Da decenni in cui erano vietate anche l'ancoraggio e la navigazione, la decisione del Parco di aprire Pianosa ai sub trova l'appoggio anche degli ambientalisti.
L’Isola del Diavolo, area marina protetta e fino a pochi anni fa carcere-inferno per i mafiosi condannati al 41 bis, apre ai sub. L’annuncio, a sorpresa, arriva dal sito del Parco dell’Arcipelago Toscano. Una notizia straordinaria per gli amanti dei fondali ma destinata, forse, a provocare qualche polemica, perché da decenni nel mare dello «scoglio» a poche miglia dall’Elba, non sono vietate soltanto l’ancoraggio, la sosta e la navigazione di barche e la pesca, ma anche ogni tipo di immersione. E le visite sull’isola, la più piatta dell’arcipelago toscano, sono rigorosamente contingentate. Un «proibizionismo» criticato anche da molti ecologisti.
Anche Legambiente plaude al provvedimento. «I veri ambientalisti non sono per la chiusura a priori – spiega Umberto Mazzantini di Legambiente Arcipelago toscano –. Nel caso di Pianosa i sub diventano guardiani di un ambiente dove il bracconaggio ha provocato gravi problemi». Una certa apertura del mare di Pianosa potrebbe rilanciare l’isola che, dopo la chiusura del carcere di massima sicurezza, sta lentamente morendo. Le strutture dell’Ottocento del vecchio penitenziario, architetture importanti sotto la tutela della sovrintendenza, si sbriciolano e l’antica Planasia, l’isola del patrizio romano Postumio Agrippa, dei cristiani in fuga dalle persecuzioni, dei galeotti del Granducato, degli oppositori del fascismo (come Sandro Pertini che qui fu internato), dei terroristi e dei boss mafiosi al 41bis, si sgretola come il mondo di Fantasia divorato dal Nulla.

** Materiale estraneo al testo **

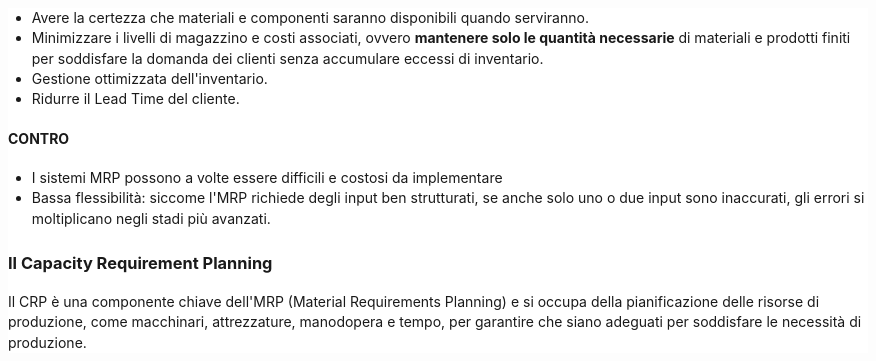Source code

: - Avere la certezza che materiali e componenti saranno disponibili quando serviranno.
- Minimizzare i livelli di magazzino e costi associati, ovvero **mantenere solo le quantità necessarie** di materiali e prodotti finiti per soddisfare la domanda dei clienti senza accumulare eccessi di inventario. 
- Gestione ottimizzata dell'inventario.
- Ridurre il Lead Time del cliente.

#### CONTRO

- I sistemi MRP possono a volte essere difficili e costosi da implementare
- Bassa flessibilità: siccome l'MRP richiede degli input ben strutturati, se anche solo uno o due input sono inaccurati, gli errori si moltiplicano negli stadi più avanzati.

### Il Capacity Requirement Planning

Il CRP è una componente chiave dell'MRP (Material Requirements Planning) e si occupa della pianificazione delle risorse di produzione, come macchinari, attrezzature, manodopera e tempo, per garantire che siano adeguati per soddisfare le necessità di produzione.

Il Nulla, per Pianosa, sono i mille progetti naufragati, e gli altri mille bloccati dalla burocrazia. Eppure l’isola non è solo un paradiso ambientale ma anche uno scrigno di tesori archeologici e storici. A nord di Cala Giovanna ci sono i resti di una villa romana del primo secolo dopo Cristo, luogo di soggiorno patrizio. E nelle vicinanze ci sono le catacombe abitate dai cristiani deportati sull'isola per l'estrazione del tufo. Visitarle è un’esperienza quasi mistica. Entri nei cunicoli, ancora chiusi dalle inferriate del vecchio carcere, e ti sembra di ascoltare le preghiere delle comunità paleocristiane. Una cooperativa (composta anche da ex carcerati) gestisce un ristorante e un albergo con alterne fortune. Chissà, forse le guide subacquee potranno riaccendere un po’ d’entusiasmo su un tesoro da preservare da colate di cemento e speculazioni edilizie, ma non da blindare. Pianosa non può più essere l’isola proibita.